Но Стагнелиус был великим поэтом, и это должно было как-то помогать ему в жизни. Несмотря ни на что. Если только, конечно, он сам понимал, каким хорошим поэтом он был – возможно, что и не понимал, но все же собственное величие должно было хоть немножко скрашивать его существование. Ведь он должен был ощущать хотя бы радость творчества, не говоря уже о всем прочем.
А ощущал ли когда-нибудь Никандер радость творчества? Принадлежал ли он к тем людям, которые довольны собой, восхищаясь и гордясь тем, что из них получилось хотя бы что-то? Некоторые люди вполне этим удовлетворяются. Но вряд ли Никандера постигло такое несчастье. Все же он был достаточно одаренным человеком, чтобы знать, где у него промахи.
И в таком случае он должен был от этого страдать. Особенно когда его то и дело сравнивали со Стагнелиусом. И все же,
Любовь – единственное спасение, Когда мы видим достоинства, превосходящие наши, У ближнего нашего.
Каролина немного постояла возле надгробия, освещаемого лунным светом.
На кладбище, кроме нее, ни одной живой души.
Вокруг светло и немного тревожно. Необычайно романтично и совсем не страшно. А только восхитительно красиво.
Ей так хочется простоять здесь до тех пор, пока не взойдет солнце и не займет место луны на небосводе. Но долг зовет.

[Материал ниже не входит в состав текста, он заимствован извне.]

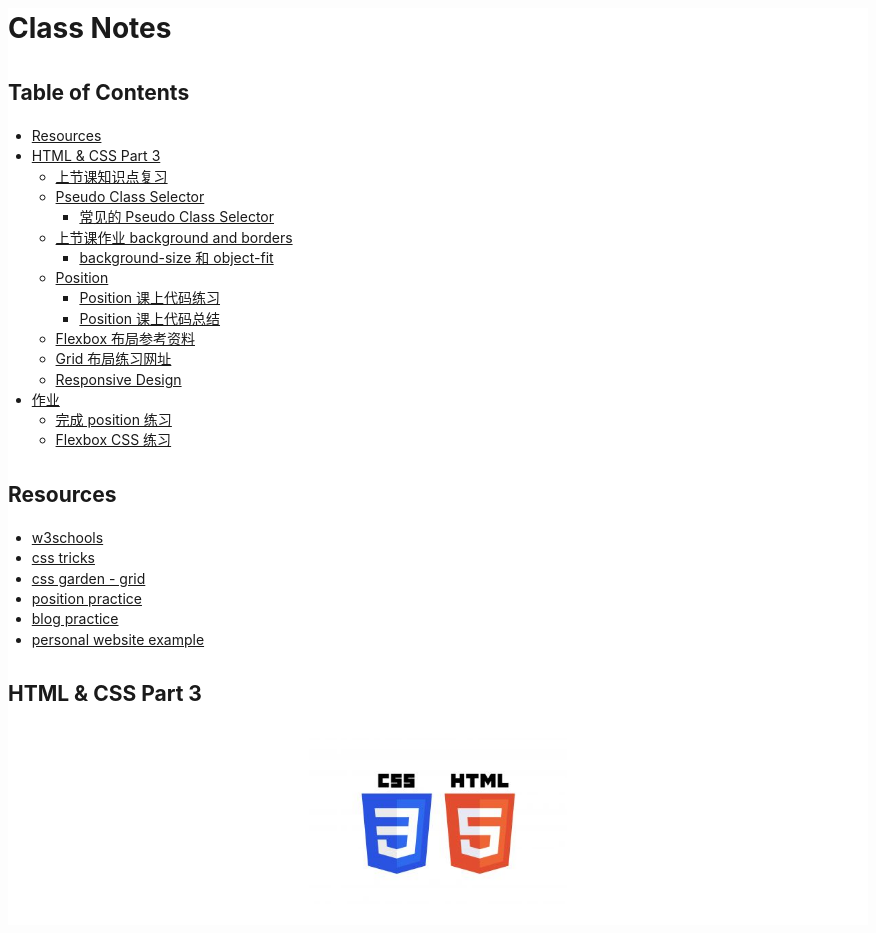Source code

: # Class Notes

## Table of Contents

- [Resources](#resources)
- [HTML & CSS Part 3](#html--css-part-3)
  - [上节课知识点复习](#上节课知识点复习)
  - [Pseudo Class Selector](#pseudo-class-selector)
    - [常见的 Pseudo Class Selector](#常见的-pseudo-class-selector)
  - [上节课作业 background and borders](#上节课作业-background-and-borders)
    - [background-size 和 object-fit](#background-size-和-object-fit)
  - [Position](#position)
    - [Position 课上代码练习](#position-课上代码练习)
    - [Position 课上代码总结](#position-课上代码总结)
  - [Flexbox 布局参考资料](#flexbox-布局参考资料)
  - [Grid 布局练习网址](#grid-布局练习网址)
  - [Responsive Design](#responsive-design)
- [作业](#作业)
  - [完成 position 练习](#完成-position-练习)
  - [Flexbox CSS 练习](#flexbox-css-练习)

## Resources

- [w3schools](https://www.w3schools.com/css/css_pseudo_classes.asp)
- [css tricks](https://css-tricks.com/snippets/css/a-guide-to-flexbox/)
- [css garden - grid](https://cssgridgarden.com/)
- [position practice](https://github.com/jessieyu1/intro-2-web-developmentV2/tree/main/practice/position/practice1)
- [blog practice](https://github.com/jessieyu1/intro-2-web-developmentV2/blob/main/PROTFOLIO/html/blog.html)
- [personal website example](https://v3.brittanychiang.com/)

## HTML & CSS Part 3

<p align='center'><img src='../image/HTML&CSS.png' width='30%' height='30%' /></p>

«Узнай меня, восстань; иди от стада; Господь тебя к иному призывает…»
Иоанна ждет.
Прежде чем покинуть кладбище, Каролина в последний раз обходит его. Небо светлое, и тени от деревьев в тихом танце сплетаются на посыпанной гравием дорожке.
Как только Каролина подходит к калитке, из темноты прямо перед ней вырастает темная фигура. Луна освещает лицо. На мгновение их взгляды встречаются, затем Каролина и Соглядатай, пытаясь разойтись, делают шаг в одну и ту же сторону, преграждая друг другу путь. Это повторяется несколько раз.
– Извините, – шепчет Каролина.
В третий раз слегка улыбается, и в третий раз безответно. Он отступает назад и снова теряется в темноте, окружающей кладбище. А она спешит к себе домой.